Simple, Rails-Like Database Migrations Using Knex on AWS Lambda

For my current project, we’ve been using AWS Lambda as our backend. There are a handful of nice tutorials for connecting to an RDS database from an Lambda function. But I couldn’t find many for deploying new code along with a database migration.

Ideally, I’d like to be able to push new code along with a database migration and have both updated atomically. I suspect the large-scale way of solving this problem is to perform an update as a sequence of smaller, backwards-compatible updates. For Lambda functions with a lot of traffic, that’s probably the best way to go. But for Lambda functions without a lot of load, it would definitely be a lot more convenient to be able update both atomically.

So here’s how I solved that problem with Knex.js.

Migrate on Deploy

What makes this problem tricky is that at any given time, you could potentially have multiple invocations of your Lambda function running simultaneously. When you push out new code, not all of them will be updated at once.

It’s important to remember that there are two cases when code is run in your AWS Lambda function: when your function runs the first time in a given container (which is when your initialization gets run) and when your function handler gets invoked during normal operation.

So you should do the following for each Lambda:

  • During initial startup: Attempt to do a migration inside a transaction. If your database is up to date, you do nothing and continue. If it’s not, you perform the database migration. Because you’re running it inside a transaction, it will block all other Lambda functions from running on your migrating tables until after the migration is finished. Then continue as normal.

- [DATASET EXCERPT]:

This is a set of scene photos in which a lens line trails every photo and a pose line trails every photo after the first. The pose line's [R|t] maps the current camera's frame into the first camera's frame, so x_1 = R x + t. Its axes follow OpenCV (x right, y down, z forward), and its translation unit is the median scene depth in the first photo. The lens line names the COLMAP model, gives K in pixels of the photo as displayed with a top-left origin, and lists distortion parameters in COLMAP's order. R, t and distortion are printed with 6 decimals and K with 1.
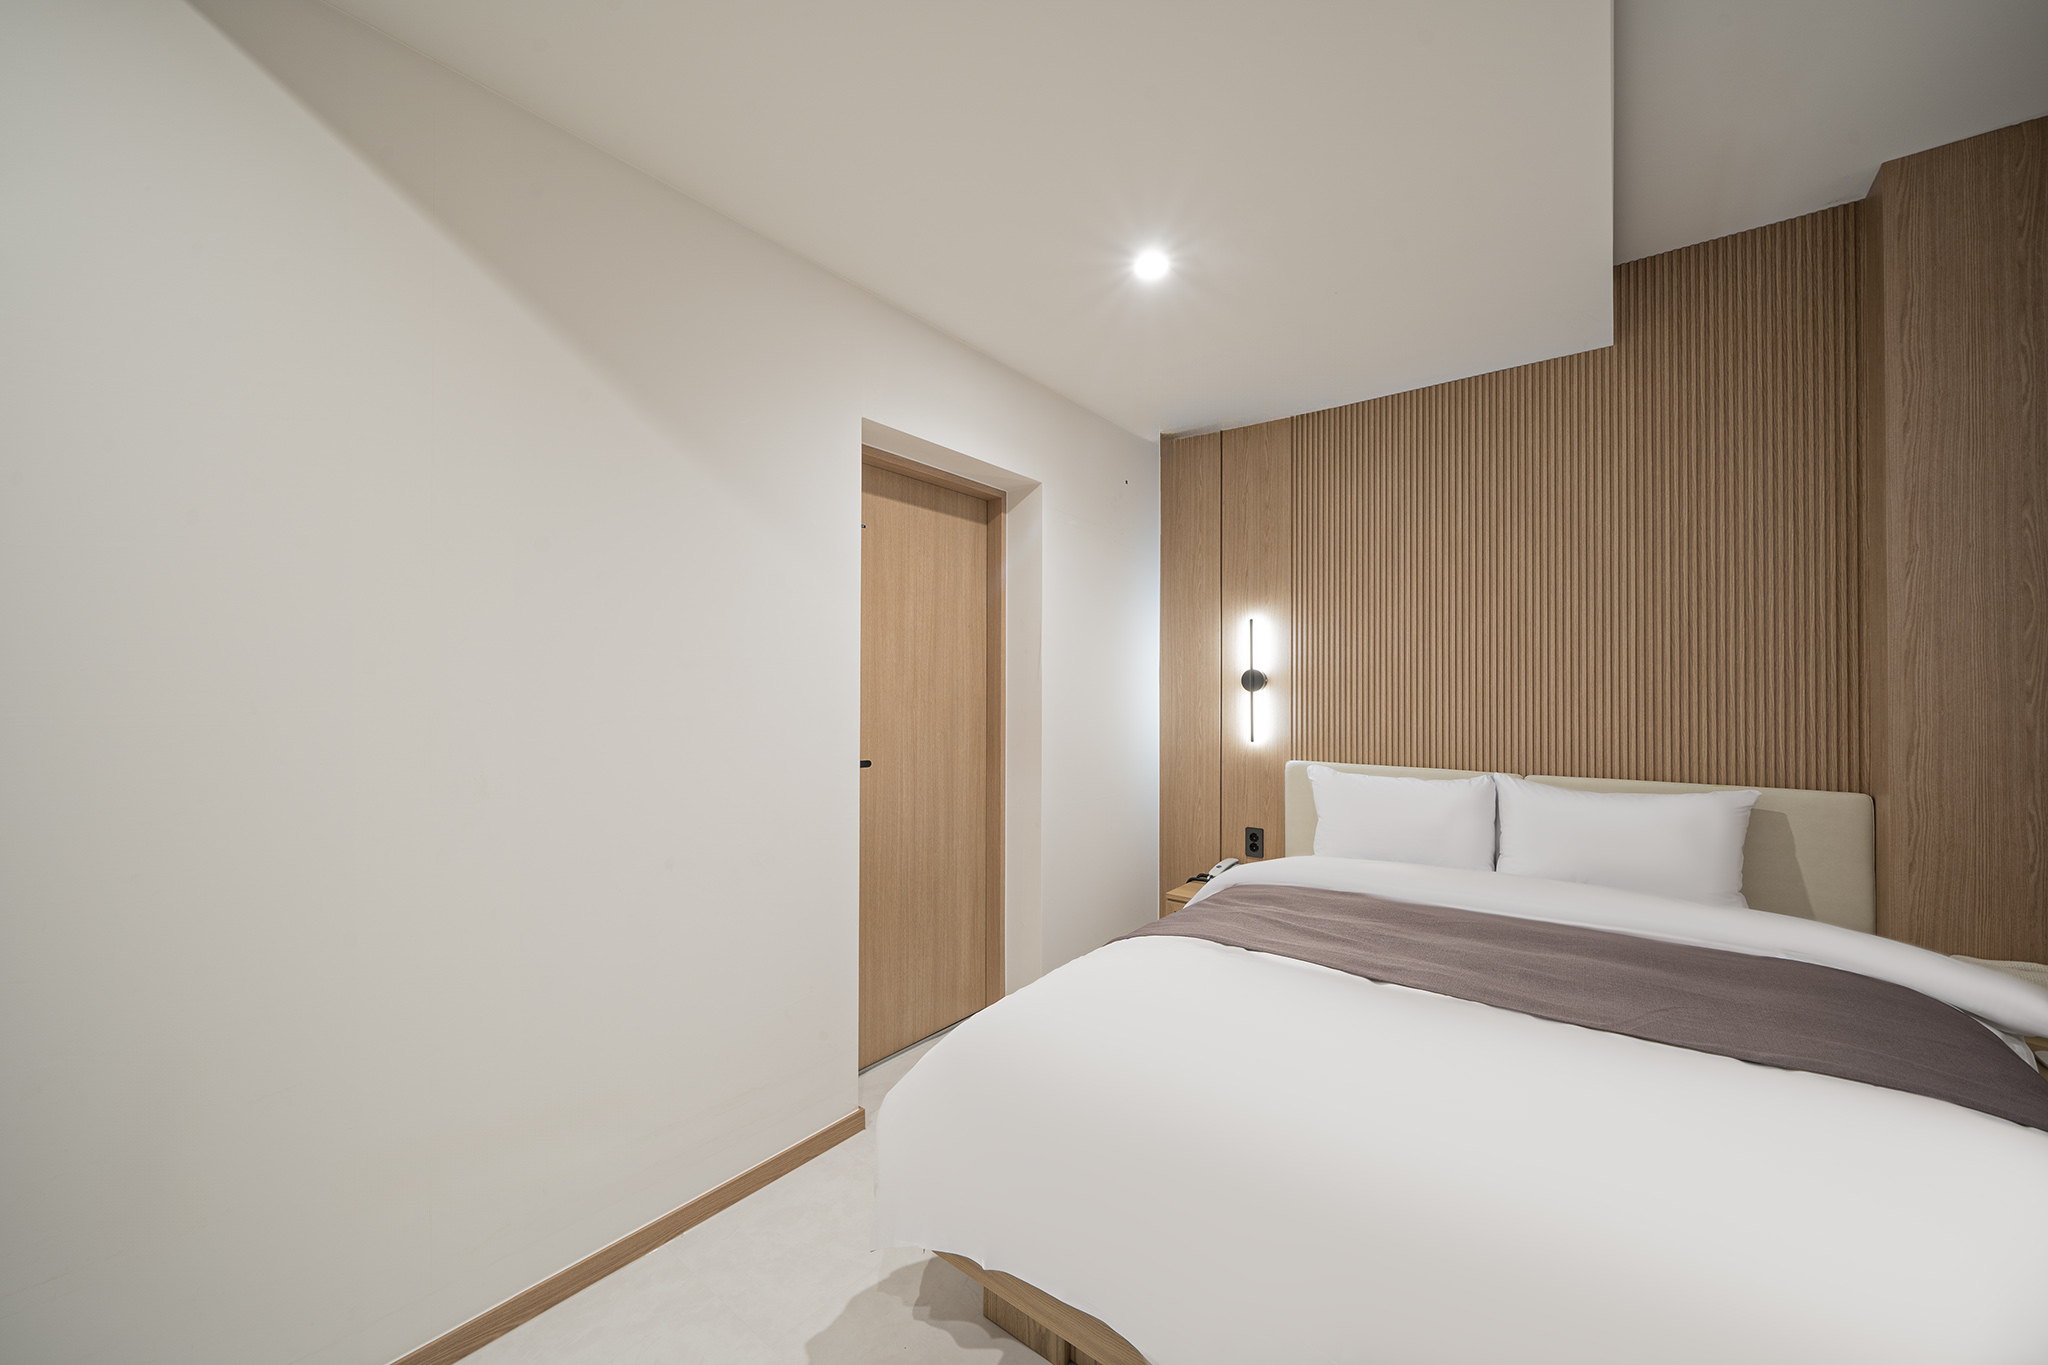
lens RADIAL K [[760.3, 0, 1024.0], [0, 760.3, 682.5], [0, 0, 1]] dist [-0.000876, -0.000177]
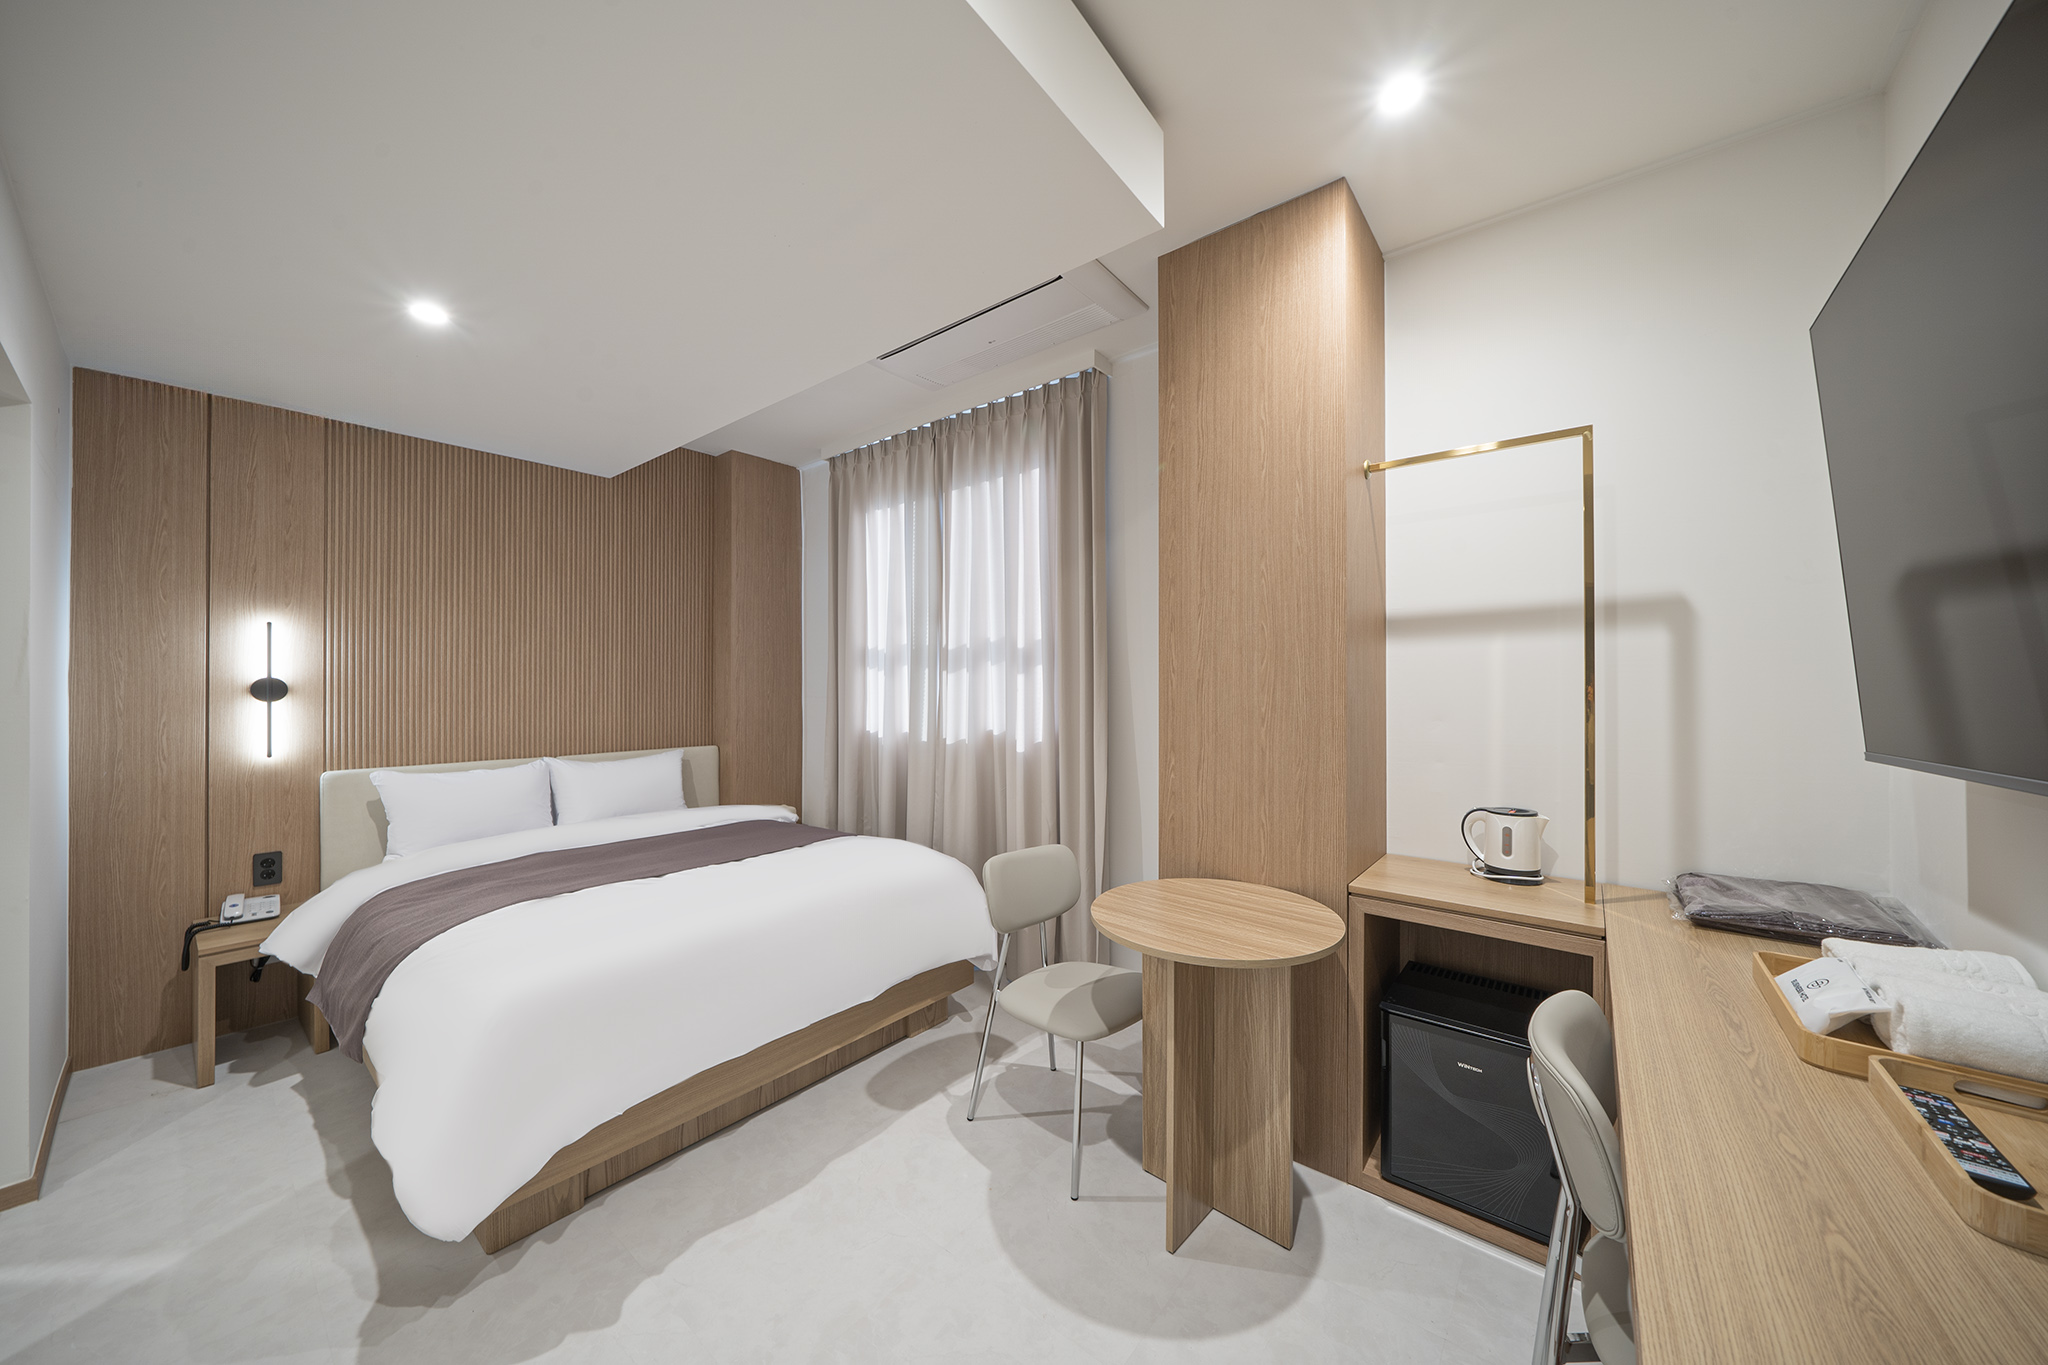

- [EXERCISE INSTRUCTIONS]:
Answer these questions about the article on Knex migrations above:
1. Which library did the author use to solve the migration problem?
2. What are the two cases in which code runs in an AWS Lambda function?
3. According to the startup step, what does running the migration inside a transaction do to other Lambda functions?

- [OUTPUT OF THE TASK]:
1. Knex.js.
2. When the function runs the first time in a given container, which is when initialization runs, and when the function handler is invoked during normal operation.
3. It blocks all other Lambda functions from running on the migrating tables until the migration is finished.